If you prepend --fix, it can also fix some issues for you:

ruff check . --fix

You can also use pre-commit to automatically run ruff on every commit, e.g.:

pre-commit install

Running tests

PROTEUS uses pytest to run the tests on the code. Tests are important for ensuring that the code behaves as expected, and for finding bugs/errors as soon as they arise. You can read more about software testing in general here.

Our tests are run automatically via a Github Action: CI - Fast PR Checks.
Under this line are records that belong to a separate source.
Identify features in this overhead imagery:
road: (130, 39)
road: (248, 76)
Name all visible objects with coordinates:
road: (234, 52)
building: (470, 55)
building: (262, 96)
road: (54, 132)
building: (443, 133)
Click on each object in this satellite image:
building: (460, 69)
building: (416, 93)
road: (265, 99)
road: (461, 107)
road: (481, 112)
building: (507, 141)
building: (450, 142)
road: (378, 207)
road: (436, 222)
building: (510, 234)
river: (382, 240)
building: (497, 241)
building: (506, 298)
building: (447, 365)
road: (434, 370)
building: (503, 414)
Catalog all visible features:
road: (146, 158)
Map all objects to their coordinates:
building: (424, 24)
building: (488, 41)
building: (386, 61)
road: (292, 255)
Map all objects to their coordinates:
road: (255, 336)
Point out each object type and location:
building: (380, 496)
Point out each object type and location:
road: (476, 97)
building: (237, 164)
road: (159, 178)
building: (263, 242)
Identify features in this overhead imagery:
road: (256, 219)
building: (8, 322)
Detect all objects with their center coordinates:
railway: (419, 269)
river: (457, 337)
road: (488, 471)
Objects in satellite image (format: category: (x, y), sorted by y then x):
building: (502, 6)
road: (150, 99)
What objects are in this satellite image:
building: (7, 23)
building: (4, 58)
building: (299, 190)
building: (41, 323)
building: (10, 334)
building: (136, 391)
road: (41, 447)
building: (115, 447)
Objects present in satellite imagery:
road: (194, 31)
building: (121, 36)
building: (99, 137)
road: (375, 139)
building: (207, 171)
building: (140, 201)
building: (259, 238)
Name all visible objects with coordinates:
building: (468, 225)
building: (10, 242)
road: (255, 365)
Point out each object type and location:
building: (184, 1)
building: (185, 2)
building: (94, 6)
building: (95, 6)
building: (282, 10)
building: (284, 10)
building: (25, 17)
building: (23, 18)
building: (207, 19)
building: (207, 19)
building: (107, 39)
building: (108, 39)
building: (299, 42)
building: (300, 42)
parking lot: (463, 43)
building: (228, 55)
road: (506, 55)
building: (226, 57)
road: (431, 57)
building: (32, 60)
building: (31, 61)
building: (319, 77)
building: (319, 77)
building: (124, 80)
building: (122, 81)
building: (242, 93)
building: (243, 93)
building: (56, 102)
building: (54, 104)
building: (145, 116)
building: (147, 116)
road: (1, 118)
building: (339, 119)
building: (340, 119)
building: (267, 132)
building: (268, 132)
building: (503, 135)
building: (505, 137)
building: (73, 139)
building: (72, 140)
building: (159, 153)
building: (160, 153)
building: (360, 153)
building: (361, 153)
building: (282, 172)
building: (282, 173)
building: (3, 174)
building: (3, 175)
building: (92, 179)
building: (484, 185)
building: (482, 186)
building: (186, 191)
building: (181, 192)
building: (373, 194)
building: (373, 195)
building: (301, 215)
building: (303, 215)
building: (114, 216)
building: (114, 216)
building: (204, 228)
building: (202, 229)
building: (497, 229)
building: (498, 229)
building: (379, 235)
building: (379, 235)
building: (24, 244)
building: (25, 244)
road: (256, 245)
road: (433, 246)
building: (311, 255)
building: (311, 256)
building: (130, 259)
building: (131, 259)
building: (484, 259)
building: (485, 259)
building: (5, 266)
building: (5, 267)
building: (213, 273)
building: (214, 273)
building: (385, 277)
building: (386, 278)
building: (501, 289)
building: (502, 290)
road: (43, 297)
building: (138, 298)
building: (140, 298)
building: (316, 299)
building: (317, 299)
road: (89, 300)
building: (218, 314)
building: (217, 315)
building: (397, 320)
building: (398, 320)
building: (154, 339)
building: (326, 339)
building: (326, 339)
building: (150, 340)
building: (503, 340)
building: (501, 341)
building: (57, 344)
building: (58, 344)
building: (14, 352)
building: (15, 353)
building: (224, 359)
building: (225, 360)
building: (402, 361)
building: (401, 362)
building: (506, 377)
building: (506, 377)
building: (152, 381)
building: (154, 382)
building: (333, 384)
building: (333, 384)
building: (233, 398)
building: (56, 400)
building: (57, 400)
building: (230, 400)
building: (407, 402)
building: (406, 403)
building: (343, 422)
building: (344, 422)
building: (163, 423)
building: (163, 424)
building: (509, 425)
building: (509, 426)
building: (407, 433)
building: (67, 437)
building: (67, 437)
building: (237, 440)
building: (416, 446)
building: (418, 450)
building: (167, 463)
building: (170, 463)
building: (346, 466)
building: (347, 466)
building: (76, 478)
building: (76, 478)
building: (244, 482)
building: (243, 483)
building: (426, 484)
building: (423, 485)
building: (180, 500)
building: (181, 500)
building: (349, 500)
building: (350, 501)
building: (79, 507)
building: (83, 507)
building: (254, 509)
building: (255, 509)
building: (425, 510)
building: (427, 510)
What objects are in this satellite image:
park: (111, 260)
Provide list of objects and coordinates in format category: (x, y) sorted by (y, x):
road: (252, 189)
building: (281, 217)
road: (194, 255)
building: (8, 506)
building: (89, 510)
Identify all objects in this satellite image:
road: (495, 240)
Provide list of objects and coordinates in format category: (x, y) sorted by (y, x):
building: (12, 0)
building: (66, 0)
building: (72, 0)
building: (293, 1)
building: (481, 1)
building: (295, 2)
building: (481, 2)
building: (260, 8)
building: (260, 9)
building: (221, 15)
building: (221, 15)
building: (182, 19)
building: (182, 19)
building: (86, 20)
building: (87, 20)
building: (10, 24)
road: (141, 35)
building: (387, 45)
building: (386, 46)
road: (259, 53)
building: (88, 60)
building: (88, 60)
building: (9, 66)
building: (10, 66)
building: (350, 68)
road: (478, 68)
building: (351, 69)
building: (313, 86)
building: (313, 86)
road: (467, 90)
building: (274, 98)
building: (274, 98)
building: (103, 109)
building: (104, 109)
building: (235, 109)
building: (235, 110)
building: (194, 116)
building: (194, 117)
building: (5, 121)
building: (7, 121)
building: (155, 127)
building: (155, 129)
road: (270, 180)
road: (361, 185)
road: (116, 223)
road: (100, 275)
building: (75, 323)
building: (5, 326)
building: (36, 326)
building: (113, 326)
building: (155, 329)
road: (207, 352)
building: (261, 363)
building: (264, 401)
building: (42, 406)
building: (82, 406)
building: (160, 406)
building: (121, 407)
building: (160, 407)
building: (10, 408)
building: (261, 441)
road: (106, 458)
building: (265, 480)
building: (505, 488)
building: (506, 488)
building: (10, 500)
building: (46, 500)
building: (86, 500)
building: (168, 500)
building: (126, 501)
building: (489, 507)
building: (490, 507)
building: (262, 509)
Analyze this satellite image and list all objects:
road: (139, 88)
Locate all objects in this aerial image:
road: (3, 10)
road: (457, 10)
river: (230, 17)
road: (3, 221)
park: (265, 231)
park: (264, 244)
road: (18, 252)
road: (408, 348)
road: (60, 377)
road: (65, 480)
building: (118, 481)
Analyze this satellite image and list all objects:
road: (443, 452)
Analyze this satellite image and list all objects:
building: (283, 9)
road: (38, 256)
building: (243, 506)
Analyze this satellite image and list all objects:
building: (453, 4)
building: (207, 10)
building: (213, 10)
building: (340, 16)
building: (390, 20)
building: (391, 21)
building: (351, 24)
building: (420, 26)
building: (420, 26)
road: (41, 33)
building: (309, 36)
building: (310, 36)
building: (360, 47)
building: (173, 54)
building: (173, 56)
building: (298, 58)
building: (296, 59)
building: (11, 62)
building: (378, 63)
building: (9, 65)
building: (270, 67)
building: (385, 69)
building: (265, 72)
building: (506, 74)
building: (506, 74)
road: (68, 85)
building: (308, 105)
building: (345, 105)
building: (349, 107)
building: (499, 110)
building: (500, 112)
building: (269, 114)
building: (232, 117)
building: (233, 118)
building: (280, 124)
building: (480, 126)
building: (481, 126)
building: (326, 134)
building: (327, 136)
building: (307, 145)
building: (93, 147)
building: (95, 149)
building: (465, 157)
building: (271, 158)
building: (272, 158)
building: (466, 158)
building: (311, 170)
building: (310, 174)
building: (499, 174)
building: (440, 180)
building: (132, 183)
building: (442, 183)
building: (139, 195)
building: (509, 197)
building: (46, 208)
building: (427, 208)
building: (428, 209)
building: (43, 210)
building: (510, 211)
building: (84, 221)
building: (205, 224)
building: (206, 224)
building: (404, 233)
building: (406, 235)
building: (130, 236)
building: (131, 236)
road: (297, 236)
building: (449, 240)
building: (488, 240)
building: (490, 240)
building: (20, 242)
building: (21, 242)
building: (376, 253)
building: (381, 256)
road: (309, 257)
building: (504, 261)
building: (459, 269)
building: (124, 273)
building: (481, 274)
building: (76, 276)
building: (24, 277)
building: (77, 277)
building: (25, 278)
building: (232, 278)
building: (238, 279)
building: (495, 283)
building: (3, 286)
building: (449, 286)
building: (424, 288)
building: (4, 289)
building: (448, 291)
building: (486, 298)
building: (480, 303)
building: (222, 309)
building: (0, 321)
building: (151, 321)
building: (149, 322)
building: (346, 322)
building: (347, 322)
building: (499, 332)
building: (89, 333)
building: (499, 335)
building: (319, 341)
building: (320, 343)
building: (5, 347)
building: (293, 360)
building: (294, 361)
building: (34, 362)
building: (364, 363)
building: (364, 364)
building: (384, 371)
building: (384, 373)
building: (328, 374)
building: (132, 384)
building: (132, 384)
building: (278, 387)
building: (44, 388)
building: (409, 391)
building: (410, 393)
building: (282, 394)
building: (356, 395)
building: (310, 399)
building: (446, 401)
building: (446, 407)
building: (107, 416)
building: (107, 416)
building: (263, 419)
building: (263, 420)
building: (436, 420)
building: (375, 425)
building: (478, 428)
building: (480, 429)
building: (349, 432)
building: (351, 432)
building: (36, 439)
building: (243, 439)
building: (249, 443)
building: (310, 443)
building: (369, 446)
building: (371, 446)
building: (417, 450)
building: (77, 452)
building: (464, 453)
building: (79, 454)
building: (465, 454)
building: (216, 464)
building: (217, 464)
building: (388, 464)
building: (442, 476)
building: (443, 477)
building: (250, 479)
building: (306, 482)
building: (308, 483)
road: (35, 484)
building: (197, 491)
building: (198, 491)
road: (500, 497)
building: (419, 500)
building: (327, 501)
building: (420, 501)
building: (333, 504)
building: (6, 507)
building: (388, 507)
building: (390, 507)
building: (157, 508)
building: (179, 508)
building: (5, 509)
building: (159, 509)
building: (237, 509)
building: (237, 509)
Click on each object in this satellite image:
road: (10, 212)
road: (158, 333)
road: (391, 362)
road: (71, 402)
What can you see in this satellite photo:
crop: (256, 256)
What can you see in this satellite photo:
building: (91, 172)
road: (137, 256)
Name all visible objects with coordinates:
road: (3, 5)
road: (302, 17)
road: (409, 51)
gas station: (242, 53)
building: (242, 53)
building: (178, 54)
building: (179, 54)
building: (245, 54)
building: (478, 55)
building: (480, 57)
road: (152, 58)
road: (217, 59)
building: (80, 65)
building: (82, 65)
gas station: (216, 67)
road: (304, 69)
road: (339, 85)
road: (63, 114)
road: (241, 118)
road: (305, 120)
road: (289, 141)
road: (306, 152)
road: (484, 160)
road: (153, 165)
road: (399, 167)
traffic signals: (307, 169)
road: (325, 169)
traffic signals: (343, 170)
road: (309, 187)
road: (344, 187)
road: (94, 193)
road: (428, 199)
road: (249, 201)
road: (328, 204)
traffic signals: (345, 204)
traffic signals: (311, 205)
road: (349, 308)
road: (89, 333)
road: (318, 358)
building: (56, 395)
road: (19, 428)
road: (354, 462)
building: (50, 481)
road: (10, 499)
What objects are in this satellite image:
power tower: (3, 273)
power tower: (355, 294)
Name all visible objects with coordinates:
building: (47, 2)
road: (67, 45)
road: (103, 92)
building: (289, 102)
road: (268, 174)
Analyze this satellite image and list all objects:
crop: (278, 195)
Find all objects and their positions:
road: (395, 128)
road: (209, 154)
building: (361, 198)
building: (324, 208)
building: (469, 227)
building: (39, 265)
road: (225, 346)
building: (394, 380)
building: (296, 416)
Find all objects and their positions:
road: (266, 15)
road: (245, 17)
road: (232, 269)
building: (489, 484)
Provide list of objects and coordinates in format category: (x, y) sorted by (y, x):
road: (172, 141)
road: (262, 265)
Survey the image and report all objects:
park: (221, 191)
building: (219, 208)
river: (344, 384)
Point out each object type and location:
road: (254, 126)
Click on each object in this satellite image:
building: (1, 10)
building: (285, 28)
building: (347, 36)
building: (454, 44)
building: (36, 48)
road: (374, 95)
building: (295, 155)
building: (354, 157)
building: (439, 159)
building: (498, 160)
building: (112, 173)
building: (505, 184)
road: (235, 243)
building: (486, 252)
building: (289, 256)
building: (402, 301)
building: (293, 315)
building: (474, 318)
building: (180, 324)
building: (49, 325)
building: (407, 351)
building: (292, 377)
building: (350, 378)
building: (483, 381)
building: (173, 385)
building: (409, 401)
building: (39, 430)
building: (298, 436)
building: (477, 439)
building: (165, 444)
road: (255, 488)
You can also run the tests for yourself using the command:

pytest

Or to run a specific test containing a keyword:

pytest -k keyword

To check the 'coverage' of the tests:

coverage run -m pytest
coverage report  # to output to terminal
coverage html    # to generate html report

The 'coverage' of the tests describes the fraction of the code which is executed while tests are being run. However, care should also be taken to ensure that the output of the tests meets expectations.

The test files are located in the tests/ folder. The pytest library will automatically find functions contained within Python files in this folder, and run them as tests. A test fails if a function raises an errors or fails an assertion.

Building the documentation

The documentation is written in markdown, and uses mkdocs to generate the pages.

To build the documentation for yourself:

pip install -e '.[docs]'
mkdocs serve

This will generate the markdown files and serve them on a local server. You can view documentation while you edit by copy-pasting the displayed URL into your browser (e.g., http://127.0.0.1:8000).

You can find the documentation source in the docs directory. If you are adding new pages, make sure to update the listing in the mkdocs.yml under the nav entry.

The documentation is hosted on the PROTEUS framework website.

Making a release

The versioning scheme we use is CalVer, in the format YY.MM.DD, without a leading 'v'. This means that releases are made based on the date of the release.

Update requirements files:

python tools/generate_requirements_txt.py
pip-compile -o requirements_full.txt pyproject.toml

Bump the version (release/patch) as needed

bump-my-version bump release
# 24.08.12

Commit and push your changes.
Make a new release. Make sure to set the tag to the specified version, e.g. 24.08.12.
The upload to pypi is triggered when a release is published and handled by this workflow.